George Macaulay Trevelyan

George Macaulay Trevelyan

George Macaulay Trevelyan CBE OM (February 16, 1876 Stratford-upon-Avon, Warwickshire - July 21, 1962 Cambridge ), was an English historian, son of Sir George Otto Trevelyan and great-nephew of Thomas Babington Macaulay, whose staunch liberal Whig principles he espoused in accessible works of literate narrative avoiding a consciously dispassionate analysis, that became old-fashioned during his long and productive career.

After attending Harrow School, where he specialized in history, Trevelyan studied at Trinity College, Cambridge, where he was one of the "Cambridge Apostles" and founder of the still existing "Lake Hunt", a "hound and hares" chase where both hounds and hares are human [ citation needed ] . In 1898 he won a fellowship at Trinity with a dissertation which was published the following year as England in the Age of Wycliffe. Trevelyan lectured at Cambridge until 1903 at which point he left academic life. In 1927 he returned to the University to take up a position as Regius Professor of Modern History, where the single student whose doctorate he agreed to supervise was J.H. Plumb (1936). In 1940 he was appointed as Master of Trinity College and served in the post until 1951 when he retired.

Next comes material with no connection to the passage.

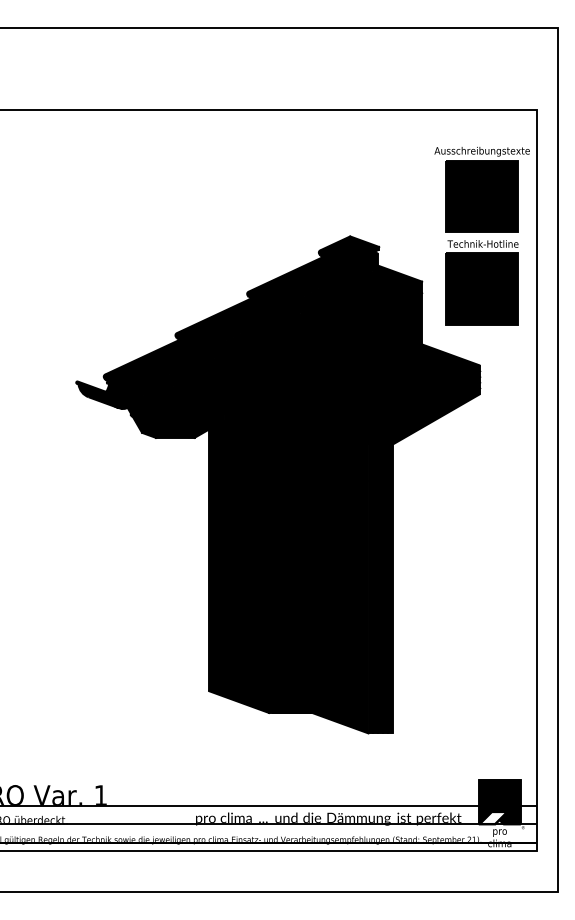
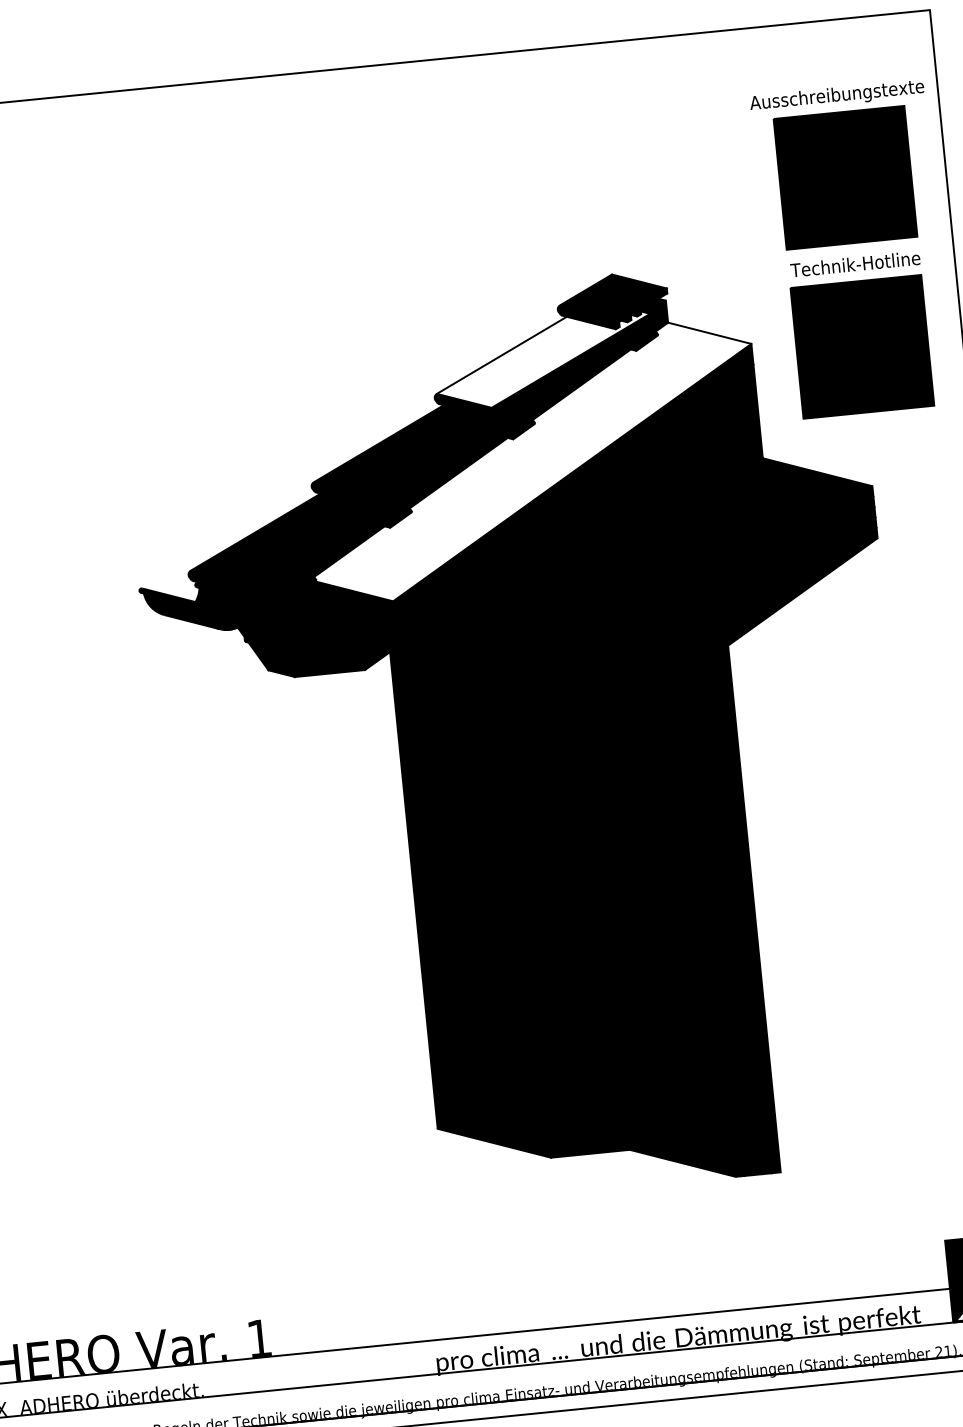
fill: (308, 279) -> (543, 360), removed
fill: (296, 333) -> (531, 461), removed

Trevelyan declined the Presidency of the British Academy but served as Chancellor of Durham University from 1950 to 1958. Trevelyan College at Durham University is named after him. He won the 1920 James Tait Black Memorial Prize for the biography Lord Grey of the Reform Bill, was elected a Fellow of the British Academy in 1925, made a Fellow of the Royal Society in 1950, and was an honorary doctor of many universities including Cambridge. He worked tirelessly through his career on behalf of the National Trust, in preserving not merely historic houses, but historic landscapes.

Trevelyan's history is engaged and partisan. Of his Garibaldi trilogy, "reeking with bias", he remarked in his essay "Bias in History", "Without bias, I should never have written them at all. For I was moved to write them by a poetical sympathy with the passions of the Italian patriots of the period, which I retrospectively shared."